Now when you see an error spike in your metrics dashboard, you can:

  1. Click through to see related logs
  2. Find the trace_id in those logs
  3. Open the trace to see exactly where things went wrong

Tool Recommendations

Logs:

  • Self-hosted: Loki + Grafana
  • Managed: Datadog, Splunk, AWS CloudWatch

Metrics:

  • Self-hosted: Prometheus + Grafana
  • Managed: Datadog, New Relic, AWS CloudWatch

Traces:

  • Self-hosted: Jaeger, Tempo
  • Managed: Datadog APM, Honeycomb, AWS X-Ray

All-in-one: Grafana Cloud, Datadog, and Elastic all offer unified observability platforms.
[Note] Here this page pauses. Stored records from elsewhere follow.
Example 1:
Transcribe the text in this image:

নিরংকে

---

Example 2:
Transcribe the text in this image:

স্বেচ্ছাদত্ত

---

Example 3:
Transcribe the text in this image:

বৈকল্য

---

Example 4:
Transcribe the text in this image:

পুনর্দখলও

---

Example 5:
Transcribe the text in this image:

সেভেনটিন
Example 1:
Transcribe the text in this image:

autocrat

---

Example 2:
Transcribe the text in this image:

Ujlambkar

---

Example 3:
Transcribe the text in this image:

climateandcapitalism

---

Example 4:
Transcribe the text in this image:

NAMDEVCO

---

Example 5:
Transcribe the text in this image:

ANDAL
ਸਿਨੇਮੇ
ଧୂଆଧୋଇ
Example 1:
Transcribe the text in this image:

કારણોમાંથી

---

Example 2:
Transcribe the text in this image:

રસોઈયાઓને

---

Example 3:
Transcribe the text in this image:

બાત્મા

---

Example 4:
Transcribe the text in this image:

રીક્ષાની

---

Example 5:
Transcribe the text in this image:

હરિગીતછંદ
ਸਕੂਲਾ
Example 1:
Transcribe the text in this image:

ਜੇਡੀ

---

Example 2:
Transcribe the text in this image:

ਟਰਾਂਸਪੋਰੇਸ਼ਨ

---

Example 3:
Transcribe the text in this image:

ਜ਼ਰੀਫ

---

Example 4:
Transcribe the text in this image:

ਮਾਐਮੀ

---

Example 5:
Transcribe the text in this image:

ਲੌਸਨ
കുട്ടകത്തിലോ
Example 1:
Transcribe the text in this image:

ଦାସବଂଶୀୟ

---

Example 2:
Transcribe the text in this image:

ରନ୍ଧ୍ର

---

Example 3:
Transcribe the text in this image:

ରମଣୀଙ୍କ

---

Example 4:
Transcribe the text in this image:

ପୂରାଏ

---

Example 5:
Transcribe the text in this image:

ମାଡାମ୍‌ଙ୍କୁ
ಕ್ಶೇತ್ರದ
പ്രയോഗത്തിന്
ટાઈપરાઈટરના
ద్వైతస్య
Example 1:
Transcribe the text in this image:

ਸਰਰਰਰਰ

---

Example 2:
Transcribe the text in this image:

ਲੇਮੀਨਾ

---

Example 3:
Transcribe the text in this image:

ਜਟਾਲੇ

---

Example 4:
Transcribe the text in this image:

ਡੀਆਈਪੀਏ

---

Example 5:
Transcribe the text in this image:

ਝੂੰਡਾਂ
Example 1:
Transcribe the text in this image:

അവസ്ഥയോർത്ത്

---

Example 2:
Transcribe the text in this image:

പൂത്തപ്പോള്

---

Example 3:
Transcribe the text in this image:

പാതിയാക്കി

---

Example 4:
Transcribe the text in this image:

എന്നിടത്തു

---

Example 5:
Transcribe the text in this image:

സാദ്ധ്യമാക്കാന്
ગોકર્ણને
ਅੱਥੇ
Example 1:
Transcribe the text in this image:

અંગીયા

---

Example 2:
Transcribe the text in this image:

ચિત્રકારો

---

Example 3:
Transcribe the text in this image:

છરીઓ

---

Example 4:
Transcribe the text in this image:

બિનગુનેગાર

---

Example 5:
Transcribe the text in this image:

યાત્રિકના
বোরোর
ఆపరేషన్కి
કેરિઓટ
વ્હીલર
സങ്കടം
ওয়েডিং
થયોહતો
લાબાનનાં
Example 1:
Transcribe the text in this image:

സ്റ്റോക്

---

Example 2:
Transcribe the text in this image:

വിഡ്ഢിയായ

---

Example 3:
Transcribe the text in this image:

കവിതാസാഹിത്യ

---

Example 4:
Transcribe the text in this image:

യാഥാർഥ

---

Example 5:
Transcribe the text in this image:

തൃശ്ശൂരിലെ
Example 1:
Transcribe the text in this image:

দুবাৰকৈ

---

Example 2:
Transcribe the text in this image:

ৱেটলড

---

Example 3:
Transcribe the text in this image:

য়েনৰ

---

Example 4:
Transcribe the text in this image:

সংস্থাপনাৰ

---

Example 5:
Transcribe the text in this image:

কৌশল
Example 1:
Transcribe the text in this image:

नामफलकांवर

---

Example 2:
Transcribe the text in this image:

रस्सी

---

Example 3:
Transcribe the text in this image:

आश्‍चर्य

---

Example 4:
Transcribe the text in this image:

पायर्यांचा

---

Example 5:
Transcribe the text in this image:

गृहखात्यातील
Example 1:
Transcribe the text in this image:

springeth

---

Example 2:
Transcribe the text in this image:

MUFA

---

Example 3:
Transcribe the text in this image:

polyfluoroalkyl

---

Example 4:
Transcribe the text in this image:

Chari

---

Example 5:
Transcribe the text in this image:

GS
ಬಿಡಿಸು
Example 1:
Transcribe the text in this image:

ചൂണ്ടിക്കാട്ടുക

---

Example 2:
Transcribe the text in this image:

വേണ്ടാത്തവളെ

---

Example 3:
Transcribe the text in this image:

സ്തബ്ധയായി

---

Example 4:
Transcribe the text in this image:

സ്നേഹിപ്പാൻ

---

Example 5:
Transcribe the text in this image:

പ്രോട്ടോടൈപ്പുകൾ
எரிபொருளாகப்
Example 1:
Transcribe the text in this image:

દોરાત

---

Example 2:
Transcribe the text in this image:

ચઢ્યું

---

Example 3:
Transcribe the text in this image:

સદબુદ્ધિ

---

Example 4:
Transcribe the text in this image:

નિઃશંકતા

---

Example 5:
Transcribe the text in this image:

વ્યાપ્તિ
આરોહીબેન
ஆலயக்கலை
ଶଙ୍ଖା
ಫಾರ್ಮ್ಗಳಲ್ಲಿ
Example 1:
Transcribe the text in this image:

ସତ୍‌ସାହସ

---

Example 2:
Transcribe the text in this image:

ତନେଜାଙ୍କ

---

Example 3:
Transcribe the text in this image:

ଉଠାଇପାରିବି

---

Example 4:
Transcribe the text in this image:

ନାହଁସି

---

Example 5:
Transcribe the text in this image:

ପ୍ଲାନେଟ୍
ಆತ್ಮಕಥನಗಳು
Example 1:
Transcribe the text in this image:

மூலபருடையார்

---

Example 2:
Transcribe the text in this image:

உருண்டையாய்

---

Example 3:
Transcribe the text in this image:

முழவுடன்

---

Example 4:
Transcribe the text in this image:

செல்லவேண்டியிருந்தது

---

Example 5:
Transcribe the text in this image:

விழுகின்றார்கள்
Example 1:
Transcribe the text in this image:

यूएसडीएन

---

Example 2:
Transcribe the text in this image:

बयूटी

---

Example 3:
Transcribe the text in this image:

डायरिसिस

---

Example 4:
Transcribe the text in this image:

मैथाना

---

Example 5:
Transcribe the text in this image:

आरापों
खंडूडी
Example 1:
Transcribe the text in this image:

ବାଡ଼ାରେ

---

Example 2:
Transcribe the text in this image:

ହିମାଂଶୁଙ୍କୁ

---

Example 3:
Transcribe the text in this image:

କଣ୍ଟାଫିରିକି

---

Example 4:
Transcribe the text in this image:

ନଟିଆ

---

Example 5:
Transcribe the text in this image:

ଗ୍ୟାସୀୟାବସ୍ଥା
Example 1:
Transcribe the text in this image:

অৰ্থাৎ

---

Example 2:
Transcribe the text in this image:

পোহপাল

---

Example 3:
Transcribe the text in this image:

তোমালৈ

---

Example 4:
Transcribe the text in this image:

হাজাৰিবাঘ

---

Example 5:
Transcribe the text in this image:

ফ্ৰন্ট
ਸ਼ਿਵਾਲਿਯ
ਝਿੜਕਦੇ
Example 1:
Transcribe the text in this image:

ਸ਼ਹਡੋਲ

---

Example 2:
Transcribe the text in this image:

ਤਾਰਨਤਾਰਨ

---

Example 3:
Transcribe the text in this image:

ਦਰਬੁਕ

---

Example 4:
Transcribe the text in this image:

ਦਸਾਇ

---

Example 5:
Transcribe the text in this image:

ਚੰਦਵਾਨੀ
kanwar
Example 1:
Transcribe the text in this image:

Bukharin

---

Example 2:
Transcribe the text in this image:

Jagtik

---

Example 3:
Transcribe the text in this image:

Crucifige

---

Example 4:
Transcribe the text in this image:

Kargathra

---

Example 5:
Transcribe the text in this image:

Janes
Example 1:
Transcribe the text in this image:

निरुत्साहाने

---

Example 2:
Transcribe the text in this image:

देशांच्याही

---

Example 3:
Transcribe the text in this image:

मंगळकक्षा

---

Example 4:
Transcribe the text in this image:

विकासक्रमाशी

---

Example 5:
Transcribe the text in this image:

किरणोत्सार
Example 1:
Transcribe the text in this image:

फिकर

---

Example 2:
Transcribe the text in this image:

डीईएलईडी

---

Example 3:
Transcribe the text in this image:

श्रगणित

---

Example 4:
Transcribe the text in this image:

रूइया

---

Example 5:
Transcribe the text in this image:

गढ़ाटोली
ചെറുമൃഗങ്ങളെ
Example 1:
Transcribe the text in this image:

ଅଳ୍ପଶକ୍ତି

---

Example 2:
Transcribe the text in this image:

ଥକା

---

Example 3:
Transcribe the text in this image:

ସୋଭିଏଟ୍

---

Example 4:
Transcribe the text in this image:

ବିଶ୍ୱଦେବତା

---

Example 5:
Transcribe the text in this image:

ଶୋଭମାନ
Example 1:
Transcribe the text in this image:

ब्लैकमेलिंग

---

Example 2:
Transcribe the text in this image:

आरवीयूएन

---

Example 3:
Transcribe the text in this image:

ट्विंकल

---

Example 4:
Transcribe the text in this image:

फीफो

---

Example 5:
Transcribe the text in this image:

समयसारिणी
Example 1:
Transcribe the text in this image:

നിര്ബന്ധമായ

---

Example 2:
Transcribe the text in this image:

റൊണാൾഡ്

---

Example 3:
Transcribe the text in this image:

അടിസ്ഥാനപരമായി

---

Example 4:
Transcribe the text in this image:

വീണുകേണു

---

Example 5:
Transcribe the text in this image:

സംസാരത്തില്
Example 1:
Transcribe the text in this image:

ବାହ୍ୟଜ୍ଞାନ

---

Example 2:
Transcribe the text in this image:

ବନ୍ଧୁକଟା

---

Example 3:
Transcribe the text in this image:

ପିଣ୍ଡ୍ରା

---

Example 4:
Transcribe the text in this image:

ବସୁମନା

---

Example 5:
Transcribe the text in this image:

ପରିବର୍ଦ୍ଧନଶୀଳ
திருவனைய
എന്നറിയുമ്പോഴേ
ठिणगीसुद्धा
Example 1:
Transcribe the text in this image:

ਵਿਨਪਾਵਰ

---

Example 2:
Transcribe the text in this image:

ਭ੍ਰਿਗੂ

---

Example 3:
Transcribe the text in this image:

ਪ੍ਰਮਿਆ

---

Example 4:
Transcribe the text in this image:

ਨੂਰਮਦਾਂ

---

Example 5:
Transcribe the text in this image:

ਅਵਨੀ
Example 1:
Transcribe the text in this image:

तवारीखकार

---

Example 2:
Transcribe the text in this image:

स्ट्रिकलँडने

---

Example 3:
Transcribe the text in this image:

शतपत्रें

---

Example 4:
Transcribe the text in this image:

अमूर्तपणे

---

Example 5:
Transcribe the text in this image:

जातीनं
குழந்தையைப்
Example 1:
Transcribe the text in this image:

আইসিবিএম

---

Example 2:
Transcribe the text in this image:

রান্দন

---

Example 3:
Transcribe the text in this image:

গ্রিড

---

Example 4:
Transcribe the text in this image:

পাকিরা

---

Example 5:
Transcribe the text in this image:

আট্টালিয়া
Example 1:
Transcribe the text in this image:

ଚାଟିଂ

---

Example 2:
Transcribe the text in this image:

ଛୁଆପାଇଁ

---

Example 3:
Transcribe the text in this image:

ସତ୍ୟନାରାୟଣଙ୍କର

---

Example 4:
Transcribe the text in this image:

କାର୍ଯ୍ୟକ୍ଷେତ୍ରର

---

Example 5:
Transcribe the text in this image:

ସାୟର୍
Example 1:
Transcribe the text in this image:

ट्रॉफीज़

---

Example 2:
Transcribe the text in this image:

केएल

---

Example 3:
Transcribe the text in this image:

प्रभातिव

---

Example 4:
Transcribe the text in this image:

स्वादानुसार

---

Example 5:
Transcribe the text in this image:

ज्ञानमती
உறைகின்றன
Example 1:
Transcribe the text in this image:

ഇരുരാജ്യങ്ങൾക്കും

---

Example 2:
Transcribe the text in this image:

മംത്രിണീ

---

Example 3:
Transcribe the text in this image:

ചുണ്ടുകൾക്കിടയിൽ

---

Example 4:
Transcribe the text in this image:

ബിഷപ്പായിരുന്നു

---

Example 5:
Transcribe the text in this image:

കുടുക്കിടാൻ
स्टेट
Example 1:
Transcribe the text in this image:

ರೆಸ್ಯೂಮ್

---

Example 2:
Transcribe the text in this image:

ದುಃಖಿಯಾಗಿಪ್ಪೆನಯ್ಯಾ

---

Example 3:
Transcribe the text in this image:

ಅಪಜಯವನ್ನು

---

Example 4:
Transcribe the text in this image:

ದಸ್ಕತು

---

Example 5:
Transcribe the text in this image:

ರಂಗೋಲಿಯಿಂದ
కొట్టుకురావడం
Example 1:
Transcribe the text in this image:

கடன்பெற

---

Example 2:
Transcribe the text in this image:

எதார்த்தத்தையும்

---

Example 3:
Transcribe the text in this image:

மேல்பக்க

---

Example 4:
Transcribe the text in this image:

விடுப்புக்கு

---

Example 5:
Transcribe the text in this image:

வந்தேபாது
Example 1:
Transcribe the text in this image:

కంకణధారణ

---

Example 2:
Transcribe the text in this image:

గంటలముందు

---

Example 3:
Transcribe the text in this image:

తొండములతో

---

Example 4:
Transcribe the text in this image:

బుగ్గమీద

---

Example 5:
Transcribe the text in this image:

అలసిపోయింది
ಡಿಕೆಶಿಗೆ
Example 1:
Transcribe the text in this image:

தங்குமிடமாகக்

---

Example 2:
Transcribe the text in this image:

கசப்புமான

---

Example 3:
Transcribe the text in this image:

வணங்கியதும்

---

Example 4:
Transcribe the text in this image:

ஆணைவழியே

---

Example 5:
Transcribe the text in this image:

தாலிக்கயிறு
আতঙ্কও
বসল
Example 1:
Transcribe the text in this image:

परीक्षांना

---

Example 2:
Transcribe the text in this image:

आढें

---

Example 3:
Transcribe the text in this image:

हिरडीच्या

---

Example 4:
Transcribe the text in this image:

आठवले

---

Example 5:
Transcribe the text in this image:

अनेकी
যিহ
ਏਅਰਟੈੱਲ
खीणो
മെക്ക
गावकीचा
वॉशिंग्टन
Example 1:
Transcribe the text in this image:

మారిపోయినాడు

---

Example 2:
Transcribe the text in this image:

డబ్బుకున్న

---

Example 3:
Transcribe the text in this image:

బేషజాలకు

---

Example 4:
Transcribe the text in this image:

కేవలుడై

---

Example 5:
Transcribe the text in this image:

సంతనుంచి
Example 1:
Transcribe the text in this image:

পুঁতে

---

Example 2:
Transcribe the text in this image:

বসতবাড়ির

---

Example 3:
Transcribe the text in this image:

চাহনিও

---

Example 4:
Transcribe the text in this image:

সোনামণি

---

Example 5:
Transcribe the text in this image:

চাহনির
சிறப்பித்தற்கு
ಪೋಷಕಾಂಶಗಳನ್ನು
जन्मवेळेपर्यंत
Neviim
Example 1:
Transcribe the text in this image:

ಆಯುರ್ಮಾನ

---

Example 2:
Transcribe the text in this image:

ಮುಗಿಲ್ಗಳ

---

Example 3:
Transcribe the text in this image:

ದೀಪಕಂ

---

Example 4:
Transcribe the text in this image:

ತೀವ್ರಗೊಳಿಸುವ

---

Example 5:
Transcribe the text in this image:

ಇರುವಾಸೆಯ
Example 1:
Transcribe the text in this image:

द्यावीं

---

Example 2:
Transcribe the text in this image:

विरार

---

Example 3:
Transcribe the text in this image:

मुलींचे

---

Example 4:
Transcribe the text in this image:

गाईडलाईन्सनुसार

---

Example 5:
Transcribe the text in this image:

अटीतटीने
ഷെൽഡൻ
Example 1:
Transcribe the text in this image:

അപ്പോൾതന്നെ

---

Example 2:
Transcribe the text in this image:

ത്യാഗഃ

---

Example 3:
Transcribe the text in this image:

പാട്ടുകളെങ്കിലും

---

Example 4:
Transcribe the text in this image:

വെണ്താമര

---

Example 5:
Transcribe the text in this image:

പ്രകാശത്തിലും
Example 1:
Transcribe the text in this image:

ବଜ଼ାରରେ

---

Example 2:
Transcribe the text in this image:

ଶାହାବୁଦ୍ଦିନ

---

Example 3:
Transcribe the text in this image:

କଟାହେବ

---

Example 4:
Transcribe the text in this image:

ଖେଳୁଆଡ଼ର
Start Small, Grow Incrementally

You don’t need all three pillars on day one:

  1. Week 1: Add structured logging with request IDs
  2. Week 2: Add the four golden signals as metrics
  3. Week 3: Add tracing to your most critical path
  4. Week 4: Connect them with shared identifiers

The goal isn’t perfect observability—it’s enough observability to debug problems quickly. Start with what hurts most, and expand from there.


Good observability is an investment that pays dividends at 3 AM. Your on-call self will thank your past self.